The Lord has promised that the keys and priesthood will remain on the earth—but being able to maintain them as an individual entirely depends on one’s actions. No one’s agency is removed simply because they received a calling. We as individuals are not off the hook from seeking and gaining a testimony of who holds the keys, based on the principles laid out in the revelations. We are responsible for our own righteousness and actions, and cannot ride on anyone else’s coattails into the presence of God.
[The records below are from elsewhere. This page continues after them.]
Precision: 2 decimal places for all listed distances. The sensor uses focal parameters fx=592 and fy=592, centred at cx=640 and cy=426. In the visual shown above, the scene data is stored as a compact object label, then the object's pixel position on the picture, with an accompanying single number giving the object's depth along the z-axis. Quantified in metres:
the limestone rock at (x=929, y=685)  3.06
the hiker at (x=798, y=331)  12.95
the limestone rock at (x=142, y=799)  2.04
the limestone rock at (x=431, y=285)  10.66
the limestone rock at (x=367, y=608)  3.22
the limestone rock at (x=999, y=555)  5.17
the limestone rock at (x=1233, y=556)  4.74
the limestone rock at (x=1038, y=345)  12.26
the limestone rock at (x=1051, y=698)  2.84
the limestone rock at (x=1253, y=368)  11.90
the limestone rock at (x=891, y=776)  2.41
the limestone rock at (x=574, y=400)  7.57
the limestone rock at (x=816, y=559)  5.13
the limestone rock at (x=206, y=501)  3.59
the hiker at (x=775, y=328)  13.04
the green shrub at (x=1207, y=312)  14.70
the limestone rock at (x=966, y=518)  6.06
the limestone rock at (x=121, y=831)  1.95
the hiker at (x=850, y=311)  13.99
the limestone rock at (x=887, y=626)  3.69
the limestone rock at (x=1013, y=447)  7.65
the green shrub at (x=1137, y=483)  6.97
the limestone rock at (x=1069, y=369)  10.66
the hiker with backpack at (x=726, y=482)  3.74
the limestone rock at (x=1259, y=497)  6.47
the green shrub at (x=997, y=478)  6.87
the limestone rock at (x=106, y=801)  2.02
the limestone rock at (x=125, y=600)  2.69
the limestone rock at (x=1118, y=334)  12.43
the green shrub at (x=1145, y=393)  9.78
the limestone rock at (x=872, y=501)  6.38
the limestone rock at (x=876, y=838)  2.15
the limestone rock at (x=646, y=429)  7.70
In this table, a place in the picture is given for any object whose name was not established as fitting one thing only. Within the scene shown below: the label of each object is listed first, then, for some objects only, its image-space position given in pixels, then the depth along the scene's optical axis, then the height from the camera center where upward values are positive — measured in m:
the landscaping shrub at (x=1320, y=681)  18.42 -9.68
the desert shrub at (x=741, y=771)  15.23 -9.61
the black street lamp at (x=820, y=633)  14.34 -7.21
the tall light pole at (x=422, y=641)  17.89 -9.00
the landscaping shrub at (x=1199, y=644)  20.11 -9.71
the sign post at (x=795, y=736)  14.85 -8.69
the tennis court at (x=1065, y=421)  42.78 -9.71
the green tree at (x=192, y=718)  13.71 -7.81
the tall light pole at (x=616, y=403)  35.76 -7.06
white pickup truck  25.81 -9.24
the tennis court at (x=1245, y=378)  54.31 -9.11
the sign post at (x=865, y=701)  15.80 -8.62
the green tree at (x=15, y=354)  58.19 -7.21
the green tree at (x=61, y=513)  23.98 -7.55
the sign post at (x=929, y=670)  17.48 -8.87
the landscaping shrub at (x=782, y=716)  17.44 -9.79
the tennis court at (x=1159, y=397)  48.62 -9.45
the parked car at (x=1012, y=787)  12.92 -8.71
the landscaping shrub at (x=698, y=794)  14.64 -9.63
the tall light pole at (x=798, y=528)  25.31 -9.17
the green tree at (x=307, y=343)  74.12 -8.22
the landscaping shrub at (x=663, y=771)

The Lord revealed to the Prophet Joseph that only one living person at a time holds the authority to exercise those keys:
“And verily I say unto you, that the conditions of this law are these: All covenants, contracts, bonds, obligations, oaths, vows, performances, connections, associations, or expectations, that are not made and entered into and sealed by the Holy Spirit of promise, of him who is anointed, both as well for time and for all eternity, and that too most holy, by revelation and commandment through the medium of mine anointed, whom I have appointed on the earth to hold this power (and I have appointed unto my servant Joseph to hold this power in the last days, and there is never but one on the earth at a time on whom this power and the keys of this priesthood are conferred), are of no efficacy, virtue, or force in and after the resurrection from the dead; for all contracts that are not made unto this end have an end when men are dead.” (D&C 132:7)
This principle was clarified during the succession crisis of 1844 when the members were wondering who held the keys after the death of the Prophet Joseph. Brigham Young explained:
“I do not care who leads the church, even though [if] it were Ann Lee; but one thing I must know, and that is what God says about it. I have the keys and the means of obtaining the mind of God on the subject.” (History of the Church 7:230)
And later, explaining the distinction further, Brigham said:
“Does a man’s being a Prophet in this Church prove that he shall be the President of it? I answer, no! A man may be a Prophet, Seer and Revelator, and it may have nothing to do with his being the President of the Church. Suffice it to say, that Joseph was the President of the Church, as long as he lived; the people chose to have it so.” (Journal of Discourses 1:133)
The keys are dependent on a calling of God and keeping the laws of God. They are not dependent upon one’s sustained position. For as Joseph explained:
“it is necessary to know who holds the keys of power, and who does not, or we may be likely to be deceived.” (History of the Church, vol. 6 pg. 251)
This is a “key that will never rust.”